Israel on Wednesday accused the Palestinian Authority of hindering efforts to relax restrictions on the movement of Palestinians during the Muslim holy month of Ramadan, saying Ramallah was sowing “resentment” among worshipers.
This year was expected to mark the first time since the second intifada in the early 2000s, marked by a strategic onslaught of Palestinian suicide bombings in Israel, that Israeli authorities permitted West Bank residents to take direct buses from Palestinian cities to the al-Aqsa esplanade.

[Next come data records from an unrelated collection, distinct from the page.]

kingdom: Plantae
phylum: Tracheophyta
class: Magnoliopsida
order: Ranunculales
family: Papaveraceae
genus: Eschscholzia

According to a senior Israeli security official, Israel and the PA had agreed that the security check of shuttles would take place within Palestinian territory, and that only a selective, mostly visually based screening would be conducted upon entrance into Israel, in order to ensure security requirements were being met.
But the official said the Palestinians were not cooperating with the agreed process, and were preventing worshipers from entering into Israel in an orderly way.
“This Palestinian activity is causing great resentment among the West Bank population and massive congestion in the entrances to Jerusalem,” the official said.
The direct buses were not in place last Friday, with Major General Yoav Mordechai, head of COGAT, the Defense Ministry unit that manages civilian affairs in the West Bank, saying this was “due to the lack of preparation of the Palestinian Authority.”
Israel had eased limitations on the movement of Palestinians to and from the West Bank and Gaza Strip ahead of Ramadan, which began last week, including an intention to let up to 800 Gazans enter Jerusalem for prayers at al-Aqsa mosque, Islam’s third-holiest site, each Friday of the month.
Women of all ages and men aged 40 and over from the Israeli-occupied West Bank were allowed into Jerusalem without permits, normally required to cross checkpoints and exit the territory.
Forty-eight thousand Palestinians from the West Bank were among Friday’s visitors to al-Aqsa, which Jews refer to as the Temple Mount and consider the holiest place in their religion as the site of the two biblical temples, compared to a few thousand on an average Friday, according to police.
The Defense Ministry had said the measures were conditional on a continued lull in violence, which was broken Friday with the killing of an Israeli hiker in the West Bank and the stabbing of a policeman in east Jerusalem on Sunday by Palestinian assailants.
Israel later revoked entry permits for residents of the West Bank village home to the Palestinian who had stabbed the policeman. It also canceled permission for 500 West Bank Palestinians to fly via Israel’s Ben Gurion airport.
On Wednesday, COGAT also announced it was revoking permits for 500 Palestinians from the Gaza Strip to enter Jerusalem ahead of Friday prayers because of rocket fire from the Palestinian enclave. A rocket was fired at Israel from Gaza on Tuesday night.